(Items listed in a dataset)
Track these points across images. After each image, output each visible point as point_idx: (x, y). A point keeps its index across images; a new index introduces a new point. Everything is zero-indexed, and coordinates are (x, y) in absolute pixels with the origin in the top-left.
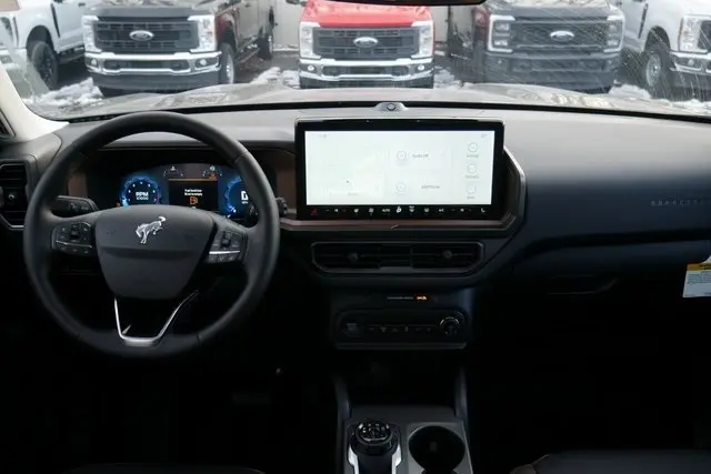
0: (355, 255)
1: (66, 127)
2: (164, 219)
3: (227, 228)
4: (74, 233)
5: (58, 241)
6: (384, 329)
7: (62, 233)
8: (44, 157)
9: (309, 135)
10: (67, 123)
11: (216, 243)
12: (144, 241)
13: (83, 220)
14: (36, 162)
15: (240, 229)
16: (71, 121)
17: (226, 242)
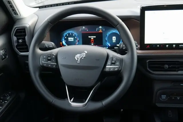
0: (167, 66)
1: (38, 10)
2: (86, 52)
3: (113, 56)
4: (49, 58)
5: (43, 62)
6: (178, 98)
7: (44, 58)
8: (32, 24)
9: (147, 12)
10: (38, 8)
11: (109, 62)
12: (79, 62)
13: (52, 52)
14: (30, 27)
15: (119, 56)
16: (40, 7)
17: (113, 62)
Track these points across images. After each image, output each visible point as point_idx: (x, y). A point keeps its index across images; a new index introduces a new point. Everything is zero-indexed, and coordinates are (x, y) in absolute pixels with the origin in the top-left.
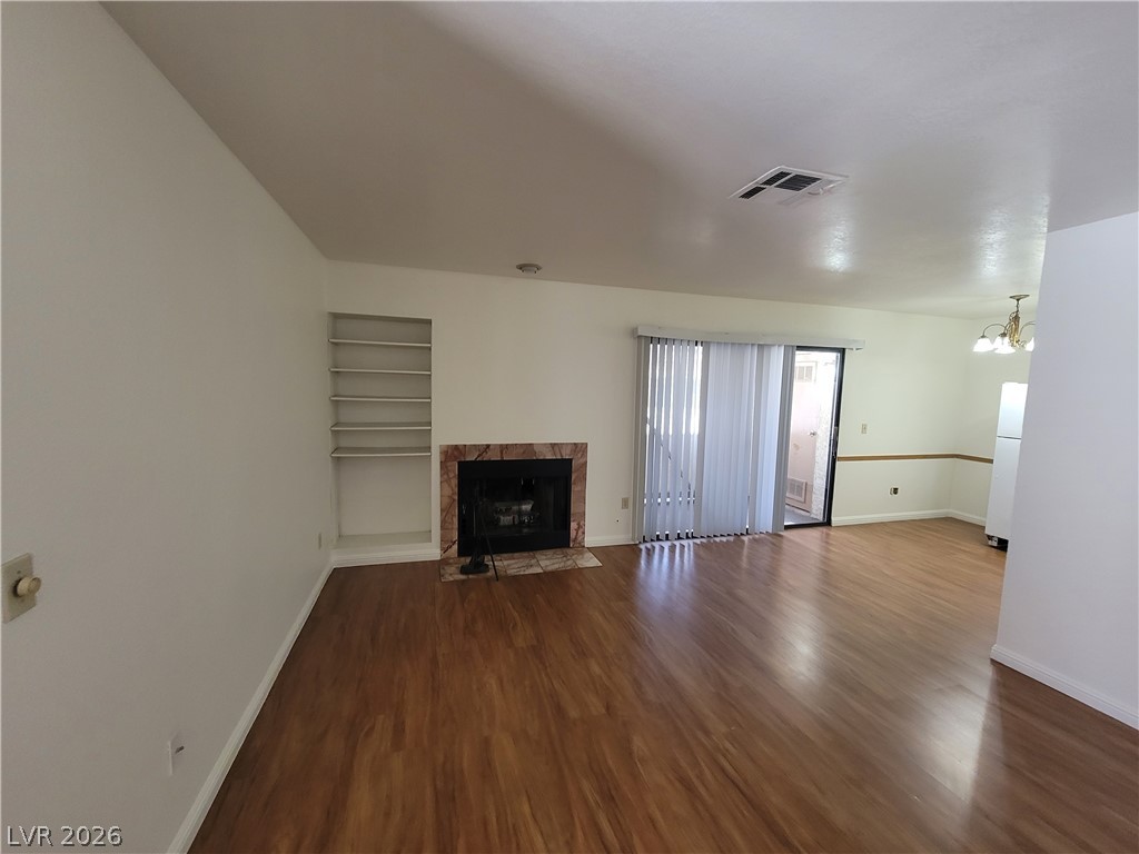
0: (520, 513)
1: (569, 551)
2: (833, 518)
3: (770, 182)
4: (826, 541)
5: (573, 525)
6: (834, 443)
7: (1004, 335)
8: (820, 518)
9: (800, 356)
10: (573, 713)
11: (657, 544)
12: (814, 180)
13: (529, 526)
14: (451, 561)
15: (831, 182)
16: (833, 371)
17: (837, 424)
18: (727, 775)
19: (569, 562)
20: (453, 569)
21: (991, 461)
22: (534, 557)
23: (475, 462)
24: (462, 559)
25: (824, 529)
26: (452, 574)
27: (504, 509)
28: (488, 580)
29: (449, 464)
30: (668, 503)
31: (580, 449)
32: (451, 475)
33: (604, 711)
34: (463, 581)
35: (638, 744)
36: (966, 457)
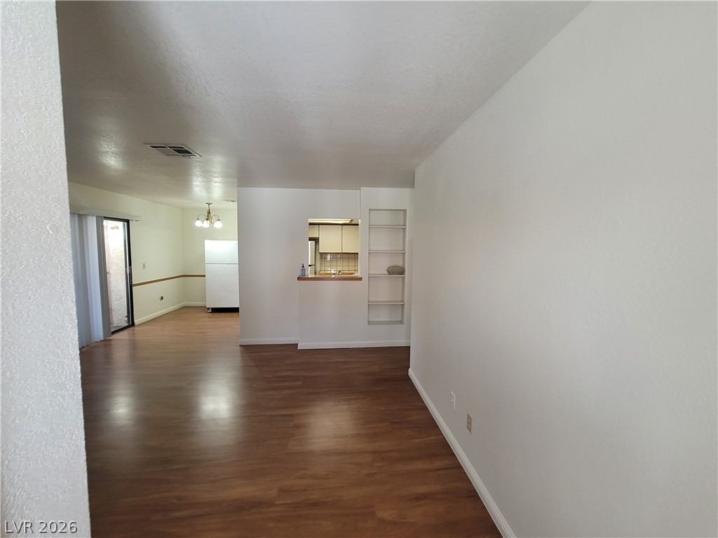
2: (135, 321)
3: (172, 147)
4: (133, 335)
6: (129, 277)
8: (127, 324)
12: (189, 153)
17: (130, 265)
21: (205, 276)
25: (131, 329)
36: (190, 275)
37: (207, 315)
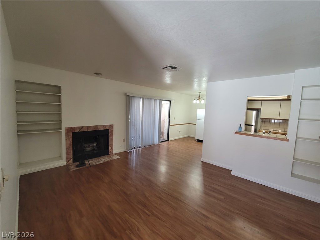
0: (93, 147)
1: (109, 155)
2: (169, 139)
3: (169, 67)
4: (168, 144)
5: (110, 148)
6: (169, 122)
7: (198, 100)
8: (166, 139)
9: (163, 102)
10: (129, 193)
11: (132, 150)
12: (177, 68)
13: (96, 150)
14: (71, 164)
15: (180, 69)
16: (168, 105)
17: (170, 118)
18: (167, 194)
19: (111, 158)
20: (72, 167)
21: (196, 124)
22: (99, 159)
23: (78, 132)
24: (75, 163)
25: (168, 142)
26: (73, 168)
27: (87, 146)
28: (87, 167)
29: (69, 133)
30: (135, 139)
31: (111, 126)
32: (70, 137)
33: (136, 190)
34: (79, 169)
35: (147, 194)
36: (191, 124)
37: (195, 142)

Try it. Lay out the lines above as a Markdown table with two columns, Row and Line, giving each row a number and skipping any blank lines. Leave the pictures out.

Exercise result.
| Row | Line |
|---|---|
| 1 | Track these points across images. After each image, output each visible point as point_idx: (x, y). A point keeps its index across images; a new index introduces a new point. Everything is zero-indexed, and coordinates are (x, y) in absolute pixels with the origin in the top-left. |
| 2 | 0: (355, 255) |
| 3 | 1: (66, 127) |
| 4 | 2: (164, 219) |
| 5 | 3: (227, 228) |
| 6 | 4: (74, 233) |
| 7 | 5: (58, 241) |
| 8 | 6: (384, 329) |
| 9 | 7: (62, 233) |
| 10 | 8: (44, 157) |
| 11 | 9: (309, 135) |
| 12 | 10: (67, 123) |
| 13 | 11: (216, 243) |
| 14 | 12: (144, 241) |
| 15 | 13: (83, 220) |
| 16 | 14: (36, 162) |
| 17 | 15: (240, 229) |
| 18 | 16: (71, 121) |
| 19 | 17: (226, 242) |
| 20 | 0: (167, 66) |
| 21 | 1: (38, 10) |
| 22 | 2: (86, 52) |
| 23 | 3: (113, 56) |
| 24 | 4: (49, 58) |
| 25 | 5: (43, 62) |
| 26 | 6: (178, 98) |
| 27 | 7: (44, 58) |
| 28 | 8: (32, 24) |
| 29 | 9: (147, 12) |
| 30 | 10: (38, 8) |
| 31 | 11: (109, 62) |
| 32 | 12: (79, 62) |
| 33 | 13: (52, 52) |
| 34 | 14: (30, 27) |
| 35 | 15: (119, 56) |
| 36 | 16: (40, 7) |
| 37 | 17: (113, 62) |
| 38 | Track these points across images. After each image, output each visible point as point_idx: (x, y). A point keeps its index across images; a new index introduces a new point. Everything is zero-indexed, and coordinates are (x, y) in absolute pixels with the origin in the top-left. |
| 39 | 0: (520, 513) |
| 40 | 1: (569, 551) |
| 41 | 2: (833, 518) |
| 42 | 3: (770, 182) |
| 43 | 4: (826, 541) |
| 44 | 5: (573, 525) |
| 45 | 6: (834, 443) |
| 46 | 7: (1004, 335) |
| 47 | 8: (820, 518) |
| 48 | 9: (800, 356) |
| 49 | 10: (573, 713) |
| 50 | 11: (657, 544) |
| 51 | 12: (814, 180) |
| 52 | 13: (529, 526) |
| 53 | 14: (451, 561) |
| 54 | 15: (831, 182) |
| 55 | 16: (833, 371) |
| 56 | 17: (837, 424) |
| 57 | 18: (727, 775) |
| 58 | 19: (569, 562) |
| 59 | 20: (453, 569) |
| 60 | 21: (991, 461) |
| 61 | 22: (534, 557) |
| 62 | 23: (475, 462) |
| 63 | 24: (462, 559) |
| 64 | 25: (824, 529) |
| 65 | 26: (452, 574) |
| 66 | 27: (504, 509) |
| 67 | 28: (488, 580) |
| 68 | 29: (449, 464) |
| 69 | 30: (668, 503) |
| 70 | 31: (580, 449) |
| 71 | 32: (451, 475) |
| 72 | 33: (604, 711) |
| 73 | 34: (463, 581) |
| 74 | 35: (638, 744) |
| 75 | 36: (966, 457) |
| 76 | 2: (135, 321) |
| 77 | 3: (172, 147) |
| 78 | 4: (133, 335) |
| 79 | 6: (129, 277) |
| 80 | 8: (127, 324) |
| 81 | 12: (189, 153) |
| 82 | 17: (130, 265) |
| 83 | 21: (205, 276) |
| 84 | 25: (131, 329) |
| 85 | 36: (190, 275) |
| 86 | 37: (207, 315) |
| 87 | 0: (93, 147) |
| 88 | 1: (109, 155) |
| 89 | 2: (169, 139) |
| 90 | 3: (169, 67) |
| 91 | 4: (168, 144) |
| 92 | 5: (110, 148) |
| 93 | 6: (169, 122) |
| 94 | 7: (198, 100) |
| 95 | 8: (166, 139) |
| 96 | 9: (163, 102) |
| 97 | 10: (129, 193) |
| 98 | 11: (132, 150) |
| 99 | 12: (177, 68) |
| 100 | 13: (96, 150) |
| 101 | 14: (71, 164) |
| 102 | 15: (180, 69) |
| 103 | 16: (168, 105) |
| 104 | 17: (170, 118) |
| 105 | 18: (167, 194) |
| 106 | 19: (111, 158) |
| 107 | 20: (72, 167) |
| 108 | 21: (196, 124) |
| 109 | 22: (99, 159) |
| 110 | 23: (78, 132) |
| 111 | 24: (75, 163) |
| 112 | 25: (168, 142) |
| 113 | 26: (73, 168) |
| 114 | 27: (87, 146) |
| 115 | 28: (87, 167) |
| 116 | 29: (69, 133) |
| 117 | 30: (135, 139) |
| 118 | 31: (111, 126) |
| 119 | 32: (70, 137) |
| 120 | 33: (136, 190) |
| 121 | 34: (79, 169) |
| 122 | 35: (147, 194) |
| 123 | 36: (191, 124) |
| 124 | 37: (195, 142) |